The task of securing websites can be overwhelming. There are just so many tests, audits, tools, and other things to choose from. It might be tough to determine which security solution will get the job done. It may be even more difficult to know where to begin. That’s why we’ve written this article discussing one such testing method known as DAST. Read on to find out how DAST can help protect your website and what are the benefits of using this security testing method.
What is DAST security testing?
DAST, Dynamic Application Security Testing is the practice of testing web applications while they are running. Unlike static code analysis, which tests code without running it, DAST assesses how the application behaves when subjected to malicious input in real-time. It takes a black-box testing approach in the sense, it tests from the outside, without viewing the code.
Types of DAST
There are three main types of DAST:
- Manual DAST – Performed by a security expert who manually tries to exploit vulnerabilities in the web applications.
- Automated DAST – Uses automated tools to scan the application for common security vulnerabilities.
DAST vs. SAST vs. IAST
DAST should not be confused with two other popular security testing methods: static application security testing (SAST) and interactive application security testing (IAST).
DAST is different from SAST in that it tests the live application, while SAST tests code without running it. DAST is also different from IAST in that IAST uses software to continuously analyse the code during automated or manual testing.
Benefits of DAST
There are several benefits of using Dast for web application security:
- Helps you find flaws such as runtime errors that may not be found with other security testing methods such as SAST.
- Tests how the application behaves when subjected to malicious input, which can help identify previously unknown vulnerabilities.
- Can be used to assess the security of both public-facing and internal web applications.
- DAST may be applied at any point in the software development life cycle. This also results in fewer false positives.
Who should perform DAST?
Any individual or business that owns a web application and deals with sensitive customer data should consider performing DAST. This includes, but is not limited to, banks, insurance companies, healthcare providers, and e-commerce websites.

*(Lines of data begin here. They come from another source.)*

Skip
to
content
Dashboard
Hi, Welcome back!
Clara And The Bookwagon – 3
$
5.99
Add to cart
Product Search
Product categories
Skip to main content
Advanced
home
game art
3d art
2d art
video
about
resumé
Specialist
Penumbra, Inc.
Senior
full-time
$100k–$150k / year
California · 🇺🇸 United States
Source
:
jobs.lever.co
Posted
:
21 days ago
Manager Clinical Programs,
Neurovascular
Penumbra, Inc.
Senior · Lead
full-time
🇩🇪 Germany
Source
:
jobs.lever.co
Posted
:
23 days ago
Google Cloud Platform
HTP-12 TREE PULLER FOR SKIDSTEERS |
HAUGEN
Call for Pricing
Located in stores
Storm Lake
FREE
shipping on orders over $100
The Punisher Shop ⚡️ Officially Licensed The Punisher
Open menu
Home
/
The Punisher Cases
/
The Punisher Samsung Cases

DAST should be performed by a security expert who has experience in identifying vulnerabilities in web applications. However, automated DAST tools are also available which can help scan the application for common security vulnerabilities.
Why is DAST important?
DAST is a newer testing method and has gained popularity for good reasons. When you perform DAST at every stage of development, you make sure that the application is secure from the ground up. This can help prevent costly security breaches that can damage your business’ reputation and cost you a great loss of customers. Because of how effective DAST has proven to be, all businesses should consider using this security testing method.
Top 5 DAST Tools
There are many different DAST tools available, but here are five of the most popular:
- Astra Pentest: This is an automated penetration testing tool that can also be used for DAST. The best part about it is that it can even work with SaaS (Software-as-a-Service) cloud applications. It is also designed to test for the OWASP top ten. Astra Security also provides manual testing should you require it. So if you are looking for a commercial web application security testing tool, look no further.
- WebInspect: A commercial automated DAST tool made by HP that scans for a wide range of vulnerabilities, including cross-site scripting (XSS), SQL injection, and remote code execution. It works well to detect configuration issues.

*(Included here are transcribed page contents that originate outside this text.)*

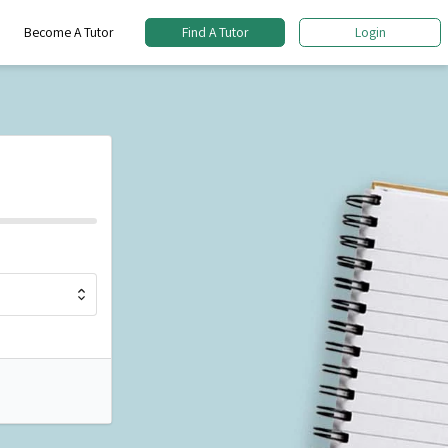
Become A Tutor
Find A Tutor
Login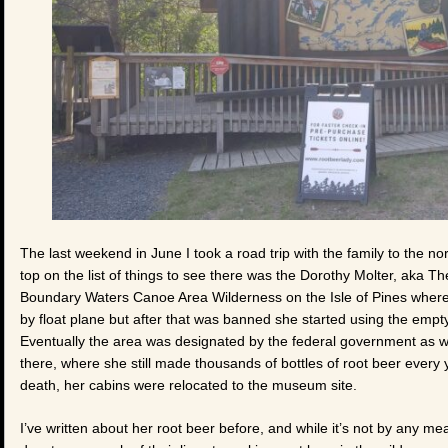
The last weekend in June I took a road trip with the family to the no
top on the list of things to see there was the Dorothy Molter, aka 
Boundary Waters Canoe Area Wilderness on the Isle of Pines where 
by float plane but after that was banned she started using the empty
Eventually the area was designated by the federal government as wi
there, where she still made thousands of bottles of root beer every ye
death, her cabins were relocated to the museum site.
I’ve written about her root beer before, and while it’s not by any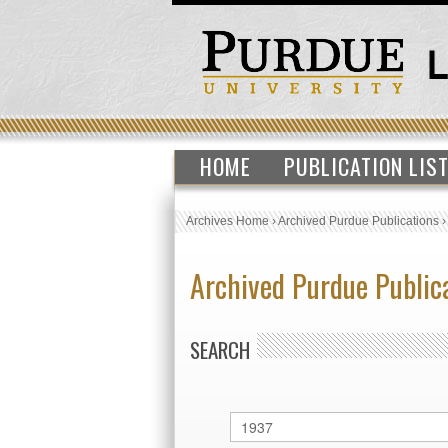
HOME
PUBLICATION LIS
Archives Home
›
Archived Purdue Publications
Archived Purdue Public
SEARCH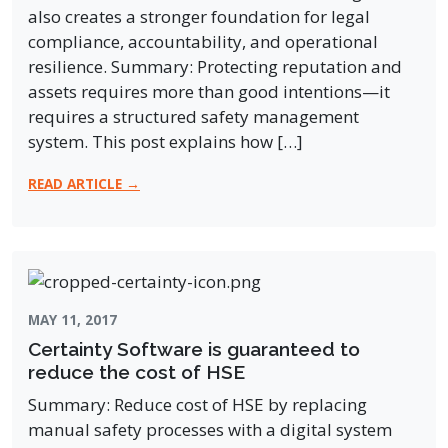
also creates a stronger foundation for legal
compliance, accountability, and operational
resilience. Summary: Protecting reputation and
assets requires more than good intentions—it
requires a structured safety management
system. This post explains how […]
READ ARTICLE →
MAY 11, 2017
Certainty Software is guaranteed to
reduce the cost of HSE
Summary: Reduce cost of HSE by replacing
manual safety processes with a digital system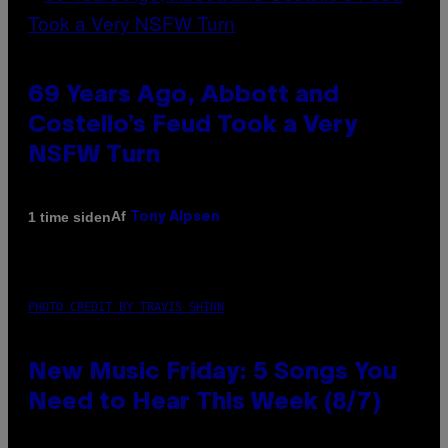
69 Years Ago, Abbott and
Costello’s Feud Took a Very
NSFW Turn
Af
1 time siden
Tony Alpsen
PHOTO CREDIT BY TRAVIS SHINN
New Music Friday: 5 Songs You
Need to Hear This Week (8/7)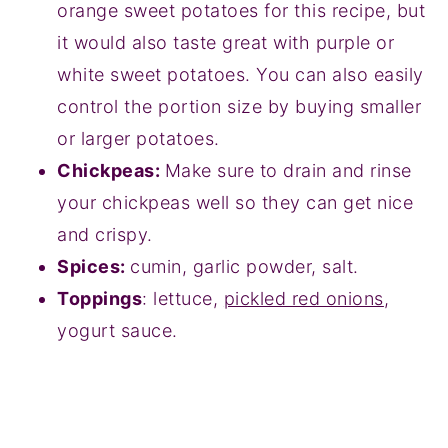
orange sweet potatoes for this recipe, but
it would also taste great with purple or
white sweet potatoes. You can also easily
control the portion size by buying smaller
or larger potatoes.
Chickpeas:
Make sure to drain and rinse
your chickpeas well so they can get nice
and crispy.
Spices:
cumin, garlic powder, salt.
Toppings
: lettuce,
pickled red onions
,
yogurt sauce.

- OWASP Zed Attack Proxy (ZAP): Performing your first scan with ZAP is as easy as entering the website URL. This one certainly covers the OWASP top ten since it is developed by the same foundation. ZAP is great because it’s free and suggests tips for fixing each vulnerability as well as giving you a risk rating which you can use to prioritise which bug to fix first.
- Burp Suite Pro: This is an integrated platform and has both a scanner and a proxy that you can use to intercept traffic between the client and server. This allows you to modify requests and responses, making it possible to test for vulnerabilities that would otherwise be difficult or impossible to exploit.
- HCL AppScan: This was first developed by IBM and is now owned by HCL. It is a commercial web application security scanner that can be used to identify vulnerabilities in applications across different platforms, such as Java, .NET, and PHP.
Steps to Perform DAST
Now that we’ve discussed what is DAST, what are the different types, and who should perform it, let’s take a look at the steps involved in performing DAST:
Step One: Identify the web application to be tested.
Step Two: Gather information such as user id, passwords, important URLs, etc.
Step Three: Select the type of DAST to be performed.
Step Four: Select your tools and/or resources for carrying out the test.
Step Five: Begin testing the web application for vulnerabilities.
Step Six: Review the results and fix any vulnerabilities that were identified.
Go on to repeat these six steps for every stage of development, and until no more serious threats persist.
In conclusion, dynamic application security testing should be considered by all businesses as an important step in securing their web applications. DAST is a newer testing method that has proven to be quite effective in identifying vulnerabilities in web applications. There are numerous DAST tools available, but the five mentioned here are among the most well-known. When performing DAST, make sure you gather information about the web application first and select the right type of test for your needs. Then use your chosen tools to scan the application for vulnerabilities. Finally, review and fix as many security concerns as possible. Repeat these steps for every stage of development till major threats no longer persist.